* **Problem to work on**
Transcribe the records below exactly as they appear, omitting any pictures.

* **Input material**
********************
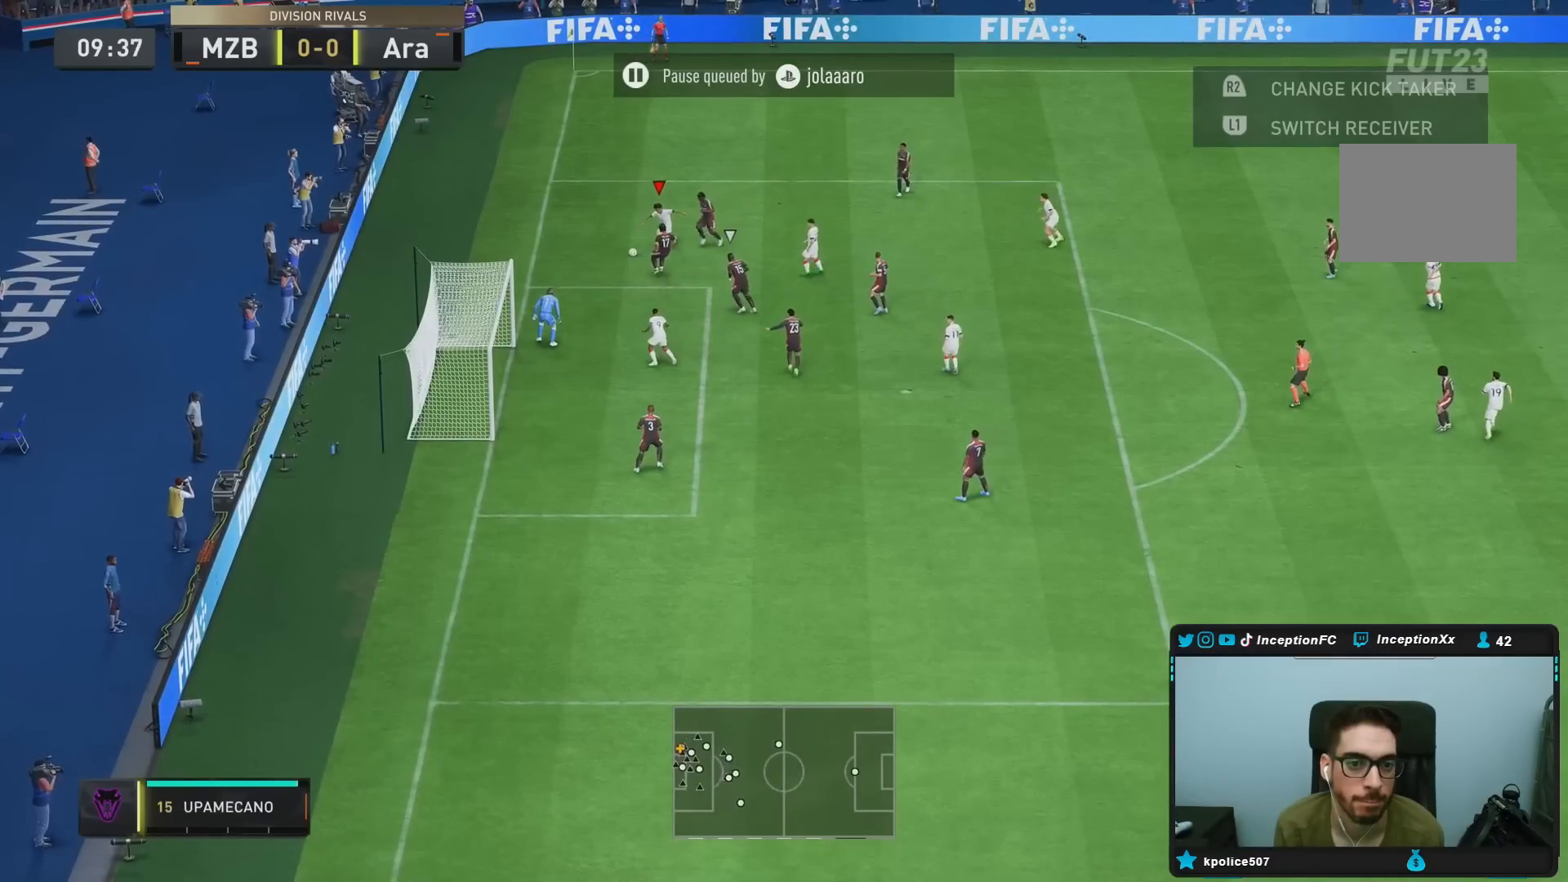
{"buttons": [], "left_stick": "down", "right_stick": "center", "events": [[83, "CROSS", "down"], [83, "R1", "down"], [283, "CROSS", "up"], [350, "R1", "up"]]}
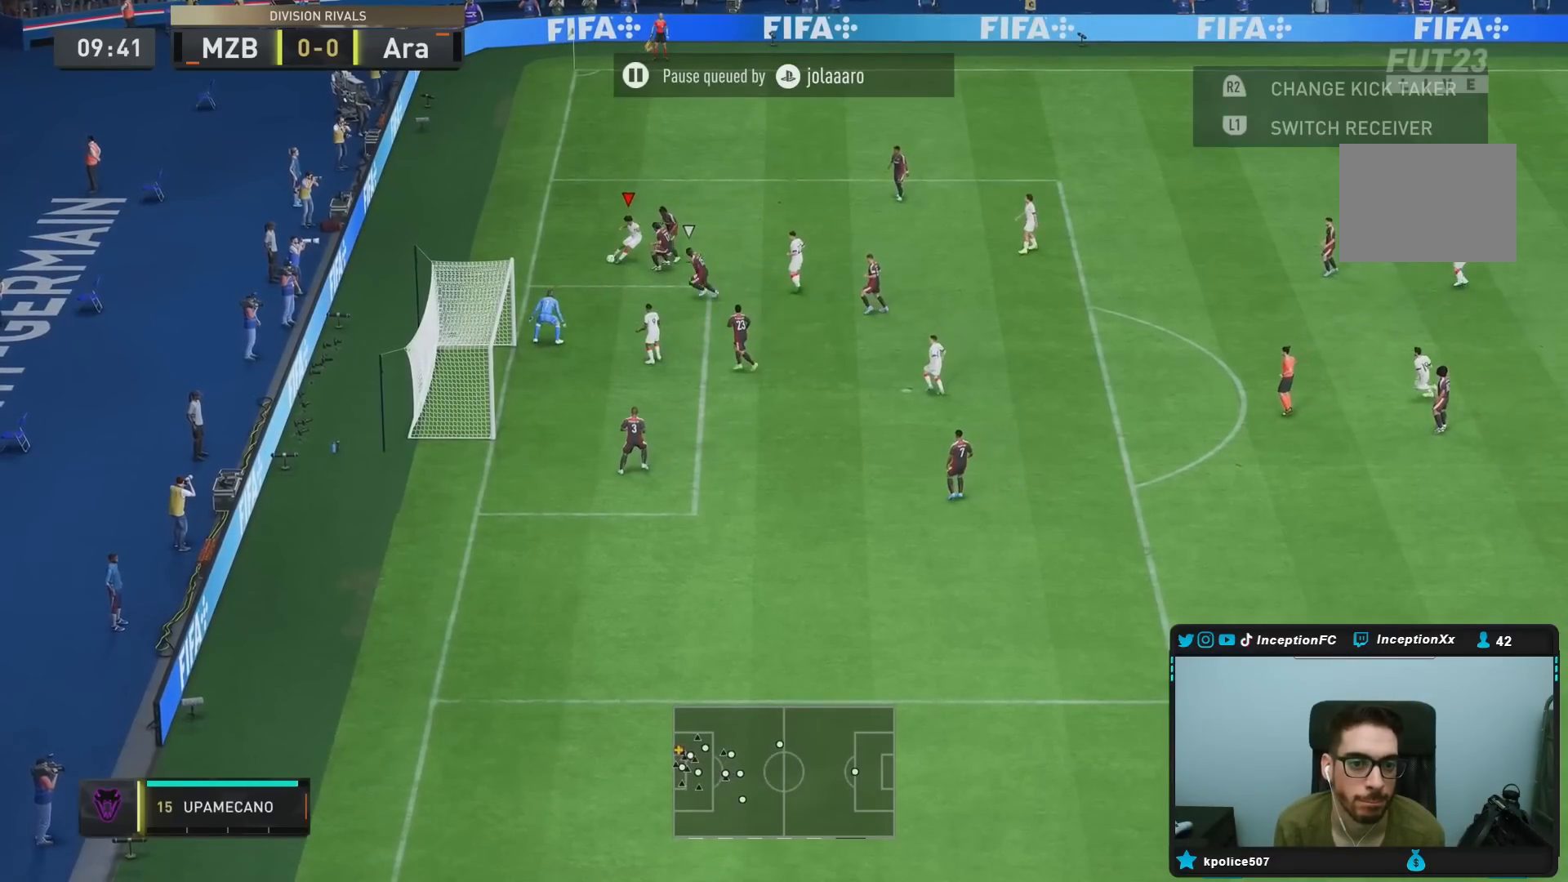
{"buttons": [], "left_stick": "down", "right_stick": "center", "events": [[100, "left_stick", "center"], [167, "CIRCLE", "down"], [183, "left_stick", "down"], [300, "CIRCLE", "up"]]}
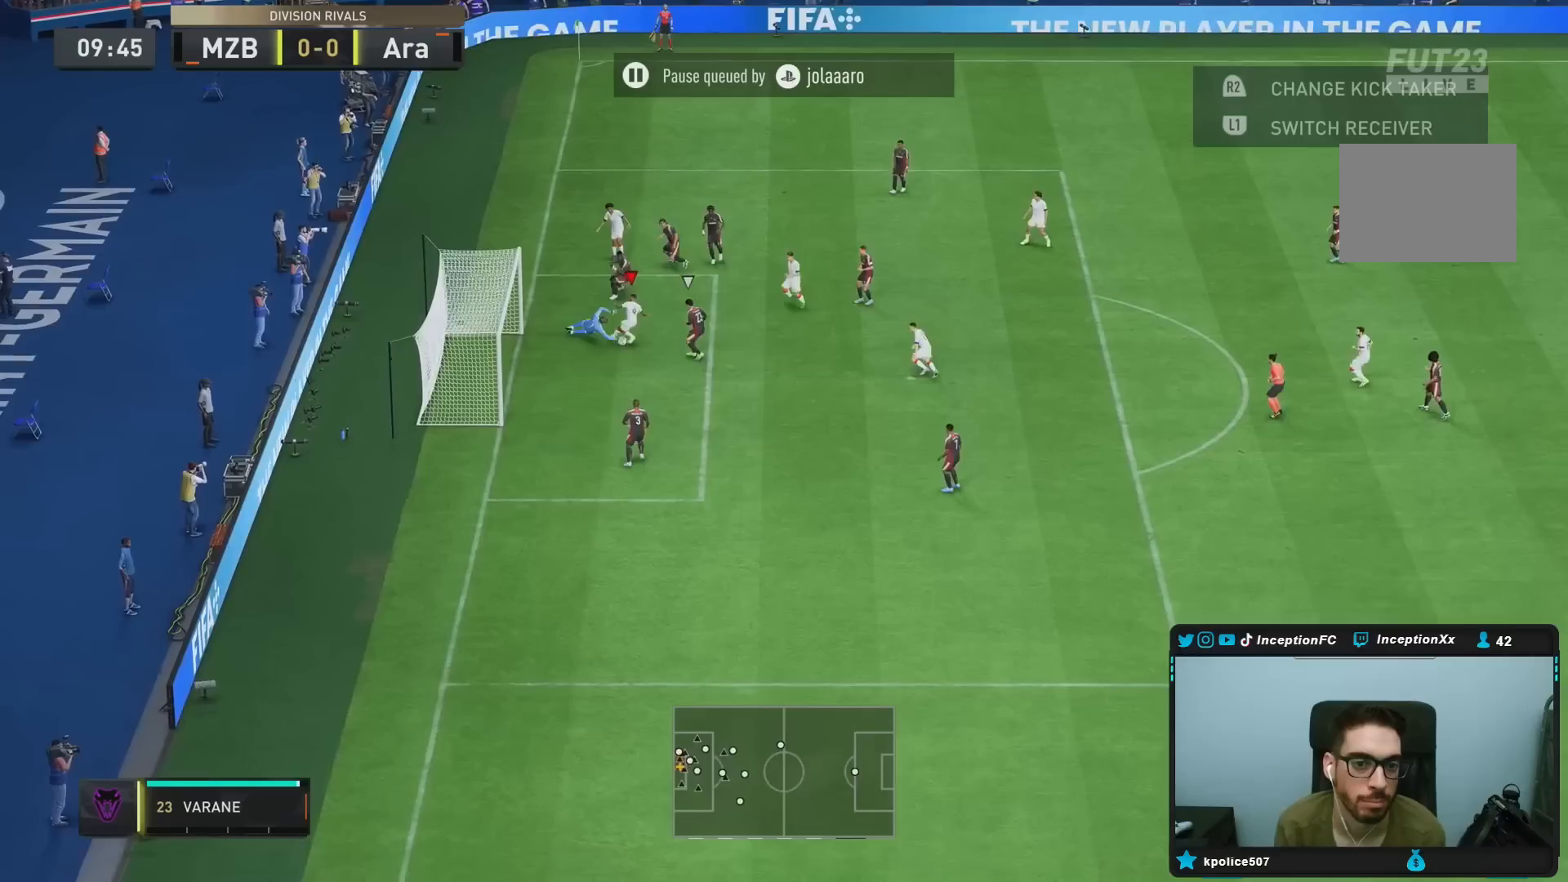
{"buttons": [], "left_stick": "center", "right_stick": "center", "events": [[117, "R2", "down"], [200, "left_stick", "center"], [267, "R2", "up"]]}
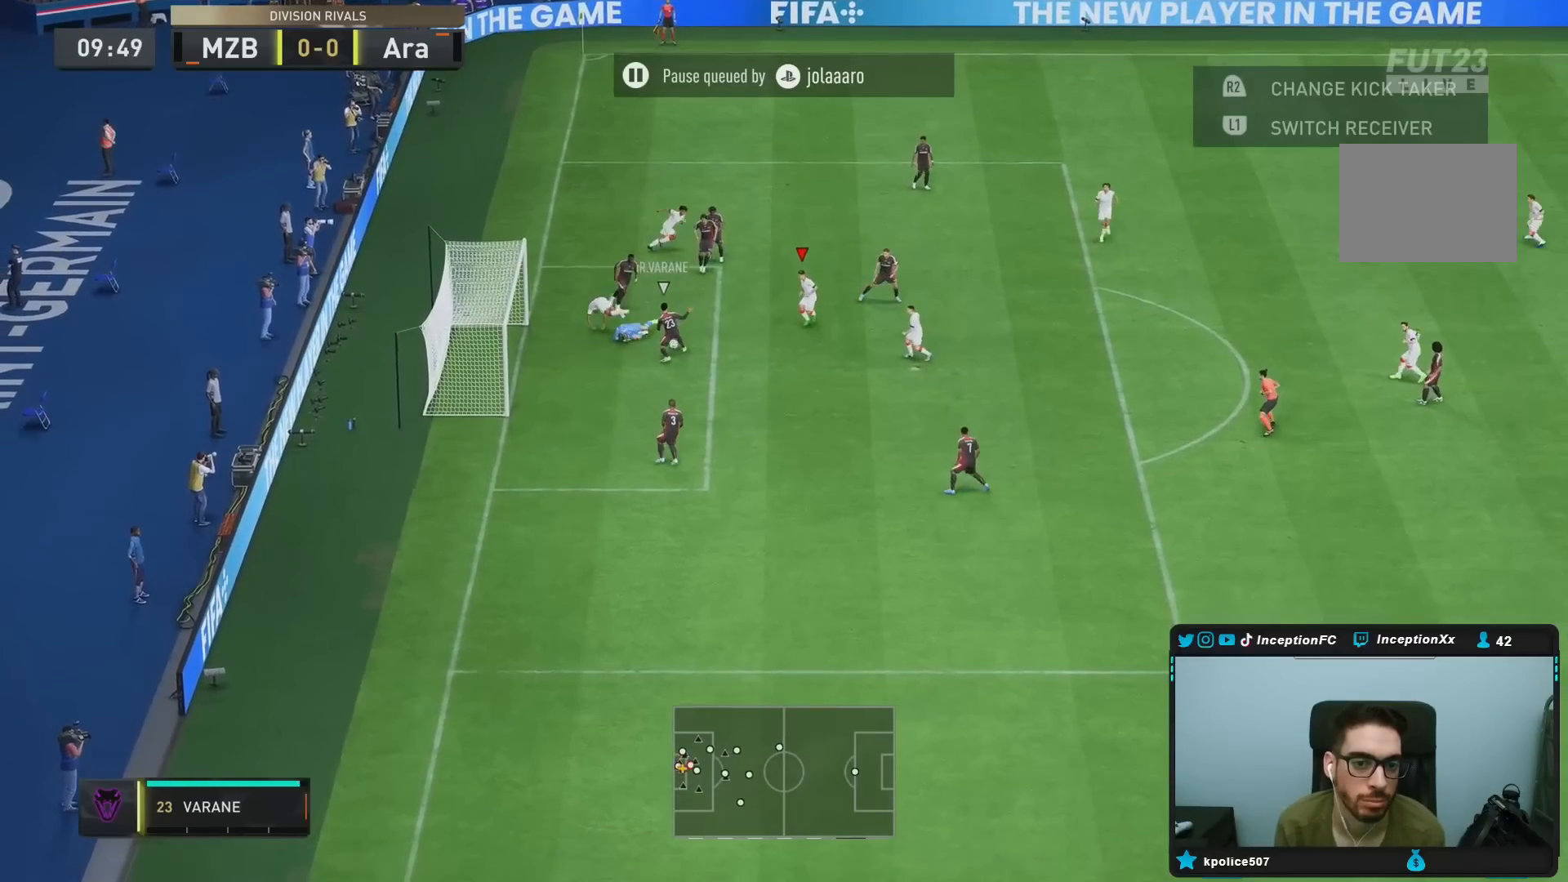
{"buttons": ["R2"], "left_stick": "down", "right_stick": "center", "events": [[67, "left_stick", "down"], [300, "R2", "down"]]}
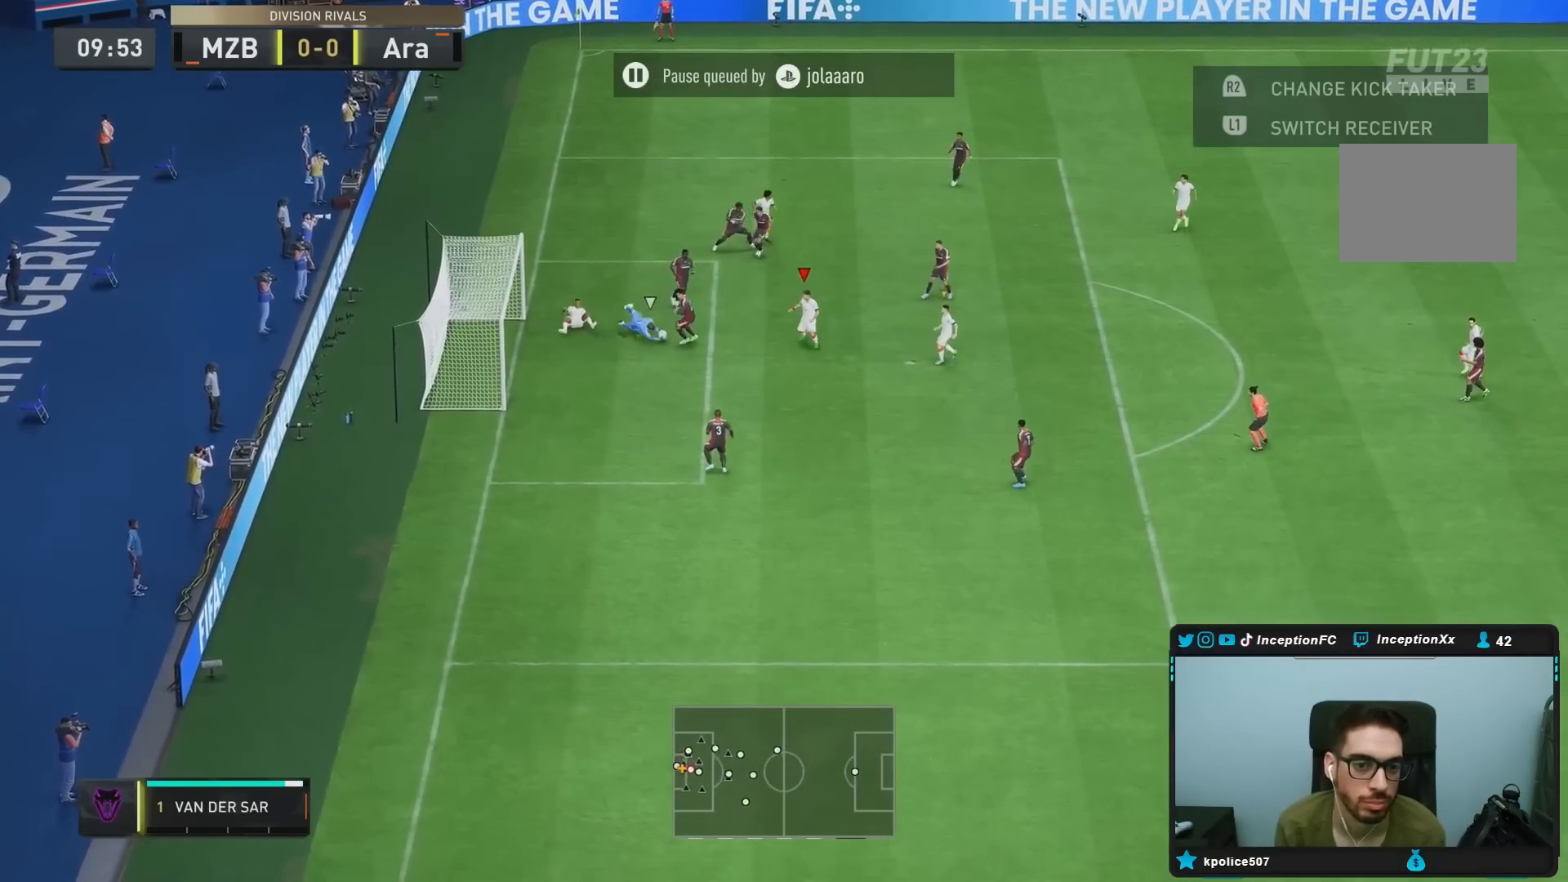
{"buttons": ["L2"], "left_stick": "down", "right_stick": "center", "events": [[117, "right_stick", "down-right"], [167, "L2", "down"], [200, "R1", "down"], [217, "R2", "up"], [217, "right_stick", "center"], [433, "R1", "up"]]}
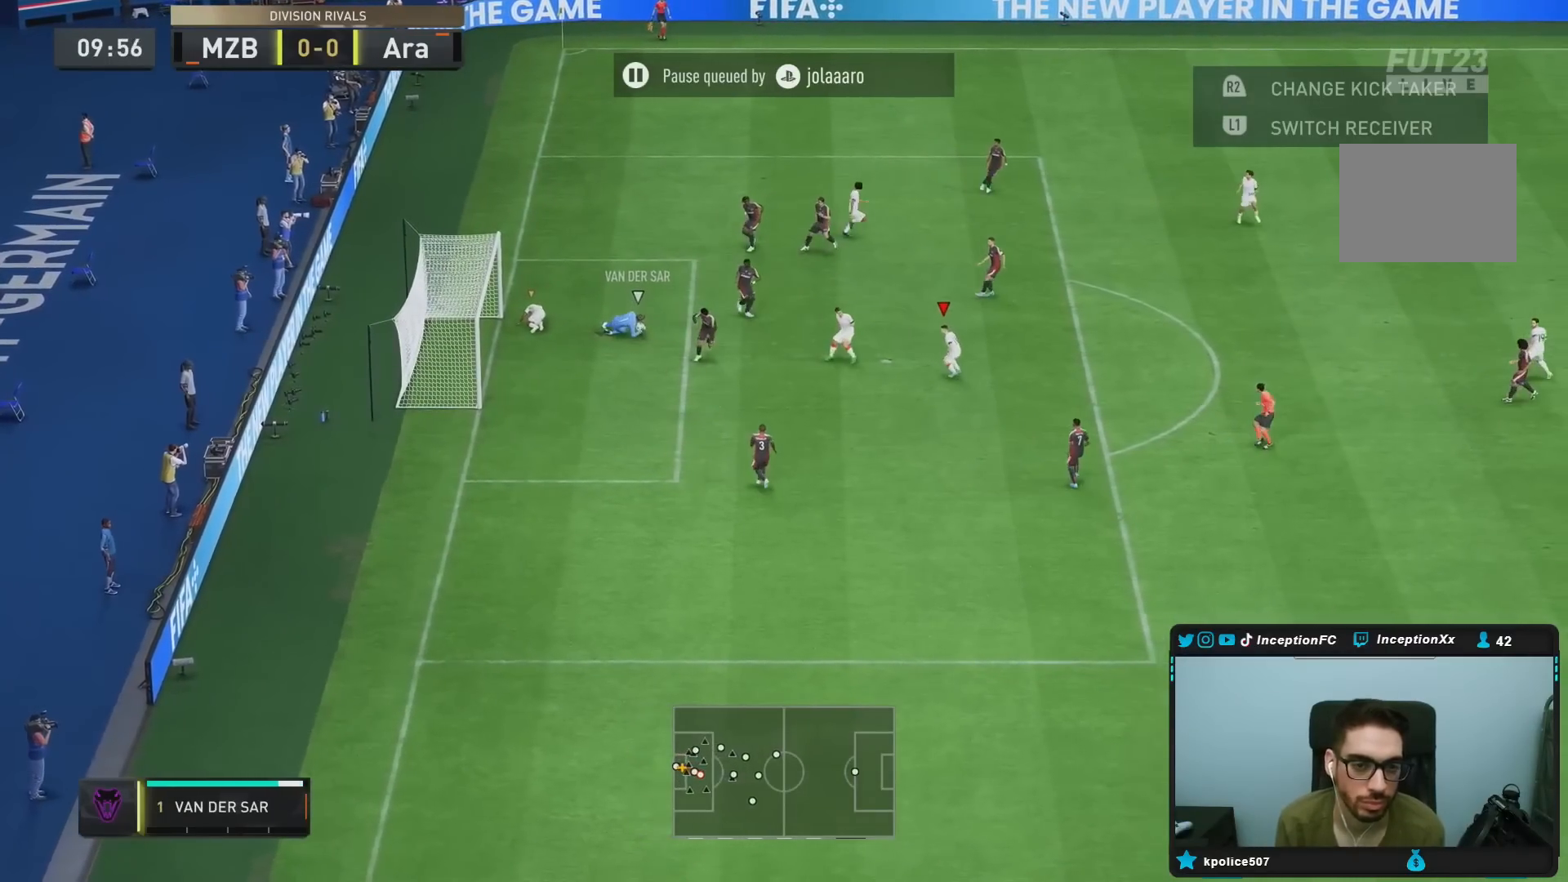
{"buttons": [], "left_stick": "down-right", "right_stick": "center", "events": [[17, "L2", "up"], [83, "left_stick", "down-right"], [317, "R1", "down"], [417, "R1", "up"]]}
********************
* **Result below**
{"buttons": [], "left_stick": "down", "right_stick": "center", "events": [[83, "CROSS", "down"], [83, "R1", "down"], [283, "CROSS", "up"], [350, "R1", "up"]]}
{"buttons": [], "left_stick": "down", "right_stick": "center", "events": [[100, "left_stick", "center"], [167, "CIRCLE", "down"], [183, "left_stick", "down"], [300, "CIRCLE", "up"]]}
{"buttons": [], "left_stick": "center", "right_stick": "center", "events": [[117, "R2", "down"], [200, "left_stick", "center"], [267, "R2", "up"]]}
{"buttons": ["R2"], "left_stick": "down", "right_stick": "center", "events": [[67, "left_stick", "down"], [300, "R2", "down"]]}
{"buttons": ["L2"], "left_stick": "down", "right_stick": "center", "events": [[117, "right_stick", "down-right"], [167, "L2", "down"], [200, "R1", "down"], [217, "R2", "up"], [217, "right_stick", "center"], [433, "R1", "up"]]}
{"buttons": [], "left_stick": "down-right", "right_stick": "center", "events": [[17, "L2", "up"], [83, "left_stick", "down-right"], [317, "R1", "down"], [417, "R1", "up"]]}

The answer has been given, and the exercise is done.